Copy the material below, changing "drones" to "UAVs" and keeping everything else the same. Leave out the pictures.

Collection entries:
"""

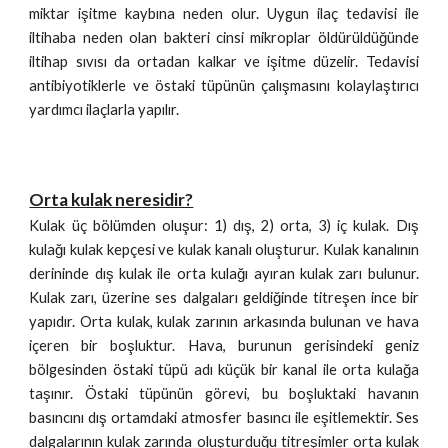
miktar işitme kaybına neden olur. Uygun ilaç tedavisi ile
iltihaba neden olan bakteri cinsi mikroplar öldürüldüğünde
iltihap sıvısı da ortadan kalkar ve işitme düzelir. Tedavisi
antibiyotiklerle ve östaki tüpünün çalışmasını kolaylaştırıcı
yardımcı ilaçlarla yapılır.
Orta kulak neresidir?
Kulak üç bölümden oluşur: 1) dış, 2) orta, 3) iç kulak. Dış
kulağı kulak kepçesi ve kulak kanalı oluşturur. Kulak kanalının
derininde dış kulak ile orta kulağı ayıran kulak zarı bulunur.
Kulak zarı, üzerine ses dalgaları geldiğinde titreşen ince bir
yapıdır. Orta kulak, kulak zarının arkasında bulunan ve hava
içeren bir boşluktur. Hava, burunun gerisindeki geniz
bölgesinden östaki tüpü adı küçük bir kanal ile orta kulağa
taşınır. Östaki tüpünün görevi, bu boşluktaki havanın
basıncını dış ortamdaki atmosfer basıncı ile eşitlemektir. Ses
dalgalarının kulak zarında oluşturduğu titreşimler orta kulak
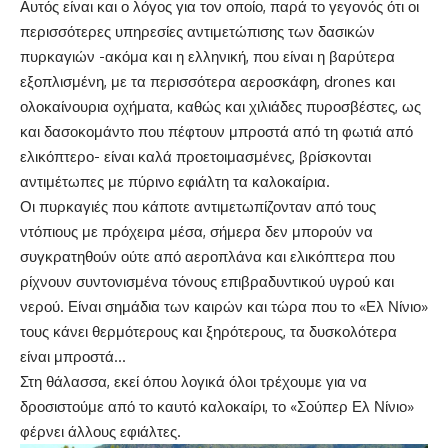
Αυτός είναι και ο λόγος για τον οποίο, παρά το γεγονός ότι οι
περισσότερες υπηρεσίες αντιμετώπισης των δασικών
πυρκαγιών -ακόμα και η ελληνική, που είναι η βαρύτερα
εξοπλισμένη, με τα περισσότερα αεροσκάφη, drones και
ολοκαίνουρια οχήματα, καθώς και χιλιάδες πυροσβέστες, ως
και δασοκομάντο που πέφτουν μπροστά από τη φωτιά από
ελικόπτερο- είναι καλά προετοιμασμένες, βρίσκονται
αντιμέτωπες με πύρινο εφιάλτη τα καλοκαίρια.
Οι πυρκαγιές που κάποτε αντιμετωπίζονταν από τους
ντόπιους με πρόχειρα μέσα, σήμερα δεν μπορούν να
συγκρατηθούν ούτε από αεροπλάνα και ελικόπτερα που
ρίχνουν συντονισμένα τόνους επιβραδυντικού υγρού και
νερού. Είναι σημάδια των καιρών και τώρα που το «Ελ Νίνιο»
τους κάνει θερμότερους και ξηρότερους, τα δυσκολότερα
είναι μπροστά…
Στη θάλασσα, εκεί όπου λογικά όλοι τρέχουμε για να
δροσιστούμε από το καυτό καλοκαίρι, το «Σούπερ Ελ Νίνιο»
φέρνει άλλους εφιάλτες.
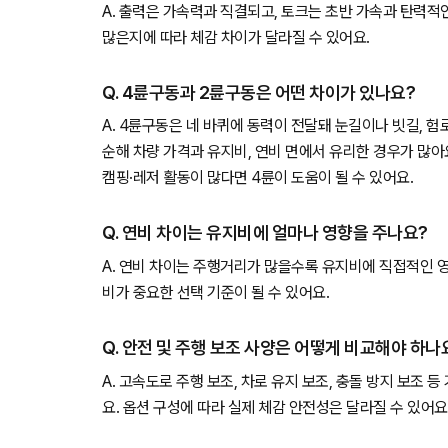
A. 출력은 가속력과 직결되고, 토크는 초반 가속과 탄력적
많은지에 따라 체감 차이가 달라질 수 있어요.
Q. 4륜구동과 2륜구동은 어떤 차이가 있나요?
A. 4륜구동은 네 바퀴에 동력이 전달돼 눈길이나 빗길, 
순해 차량 가격과 유지비, 연비 면에서 유리한 경우가 많아
캠핑·레저 활동이 많다면 4륜이 도움이 될 수 있어요.
Q. 연비 차이는 유지비에 얼마나 영향을 주나요?
A. 연비 차이는 주행거리가 많을수록 유지비에 직접적인 
비가 중요한 선택 기준이 될 수 있어요.
Q. 안전 및 주행 보조 사양은 어떻게 비교해야 하나
A. 고속도로 주행 보조, 차로 유지 보조, 충돌 방지 보조 
요. 옵션 구성에 따라 실제 체감 안전성은 달라질 수 있어요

"""

RESPONSE TO THIS TASK
miktar işitme kaybına neden olur. Uygun ilaç tedavisi ile
iltihaba neden olan bakteri cinsi mikroplar öldürüldüğünde
iltihap sıvısı da ortadan kalkar ve işitme düzelir. Tedavisi
antibiyotiklerle ve östaki tüpünün çalışmasını kolaylaştırıcı
yardımcı ilaçlarla yapılır.
Orta kulak neresidir?
Kulak üç bölümden oluşur: 1) dış, 2) orta, 3) iç kulak. Dış
kulağı kulak kepçesi ve kulak kanalı oluşturur. Kulak kanalının
derininde dış kulak ile orta kulağı ayıran kulak zarı bulunur.
Kulak zarı, üzerine ses dalgaları geldiğinde titreşen ince bir
yapıdır. Orta kulak, kulak zarının arkasında bulunan ve hava
içeren bir boşluktur. Hava, burunun gerisindeki geniz
bölgesinden östaki tüpü adı küçük bir kanal ile orta kulağa
taşınır. Östaki tüpünün görevi, bu boşluktaki havanın
basıncını dış ortamdaki atmosfer basıncı ile eşitlemektir. Ses
dalgalarının kulak zarında oluşturduğu titreşimler orta kulak
Αυτός είναι και ο λόγος για τον οποίο, παρά το γεγονός ότι οι
περισσότερες υπηρεσίες αντιμετώπισης των δασικών
πυρκαγιών -ακόμα και η ελληνική, που είναι η βαρύτερα
εξοπλισμένη, με τα περισσότερα αεροσκάφη, UAVs και
ολοκαίνουρια οχήματα, καθώς και χιλιάδες πυροσβέστες, ως
και δασοκομάντο που πέφτουν μπροστά από τη φωτιά από
ελικόπτερο- είναι καλά προετοιμασμένες, βρίσκονται
αντιμέτωπες με πύρινο εφιάλτη τα καλοκαίρια.
Οι πυρκαγιές που κάποτε αντιμετωπίζονταν από τους
ντόπιους με πρόχειρα μέσα, σήμερα δεν μπορούν να
συγκρατηθούν ούτε από αεροπλάνα και ελικόπτερα που
ρίχνουν συντονισμένα τόνους επιβραδυντικού υγρού και
νερού. Είναι σημάδια των καιρών και τώρα που το «Ελ Νίνιο»
τους κάνει θερμότερους και ξηρότερους, τα δυσκολότερα
είναι μπροστά…
Στη θάλασσα, εκεί όπου λογικά όλοι τρέχουμε για να
δροσιστούμε από το καυτό καλοκαίρι, το «Σούπερ Ελ Νίνιο»
φέρνει άλλους εφιάλτες.
A. 출력은 가속력과 직결되고, 토크는 초반 가속과 탄력적
많은지에 따라 체감 차이가 달라질 수 있어요.
Q. 4륜구동과 2륜구동은 어떤 차이가 있나요?
A. 4륜구동은 네 바퀴에 동력이 전달돼 눈길이나 빗길, 
순해 차량 가격과 유지비, 연비 면에서 유리한 경우가 많아
캠핑·레저 활동이 많다면 4륜이 도움이 될 수 있어요.
Q. 연비 차이는 유지비에 얼마나 영향을 주나요?
A. 연비 차이는 주행거리가 많을수록 유지비에 직접적인 
비가 중요한 선택 기준이 될 수 있어요.
Q. 안전 및 주행 보조 사양은 어떻게 비교해야 하나
A. 고속도로 주행 보조, 차로 유지 보조, 충돌 방지 보조 
요. 옵션 구성에 따라 실제 체감 안전성은 달라질 수 있어요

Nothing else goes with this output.